‘Hershberger’ is an Amish family name particularly common in Midwestern communities. It is also found in other spelling variations, such as ‘Herschberger’ and occasionally ‘Harshberger’. The following is a short history of the name from Family Life:
“This is a Swiss name and may have originally meant, “one who lives on Deer Mountain”. The Hershberger family first came into Anabaptist circles in the canton of Basel, Switzerland. There, in the year 1529, a large number of brethren were placed in prison, among them the Hershbergers of Thürnen and Läufelfingen. One of them was Elspeth Hershberger, a midwife who influenced numerous parents not to have their children baptized.
Hans Hersberger, a miller, had taken part in a forbidden communion service, and on Jan. 12, 1530 he was sentenced to death. The sentence was not carried out, however, for Hans and his wife were merely banished from the territory. They soon came back and were once more captured and imprisoned.

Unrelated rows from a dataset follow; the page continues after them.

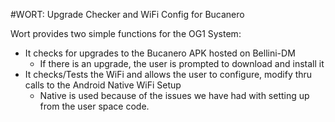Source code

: #WORT: Upgrade Checker and WiFi Config for Bucanero

Wort provides two simple functions for the OG1 System:
- It checks for upgrades to the Bucanero APK hosted on Bellini-DM
    - If there is an upgrade, the user is prompted to download and install it
- It checks/Tests the WiFi and allows the user to configure, modify thru calls to the Android Native WiFi Setup
    - Native is used because of the issues we have had with setting up from the user space code.
    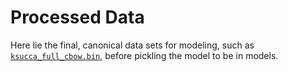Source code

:# Processed Data

Here lie the final, canonical data sets for modeling, such as [`ksucca_full_cbow.bin`](https://drive.google.com/uc?id=1rZiOKy71Z_WycxnOG9bwrNoAc4ziGo_n), before pickling the model to be in models.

In the summer of 1531 a Jackli Hersberger of Thurnen was arrested because he refused to take part in the military campaign in his community. A few years later he had his tongue and two fingers cut off by the authorities for his failure to remain out of the territory after having been banished.
After that the Hershbergers were frequently listed in the court records as Anabaptists. The family spread from Basel into th Palatinate and other areas.
On Sept. 9, 1749 the ship St. Andrew landed at Philadelphia with a large number of Amish and Mennonites on board. Included in the passengers were Casper and Jacob Herschberger. The ship Brothers on Sept. 30, 1754 had a Johannes Herschberger on the passenger list.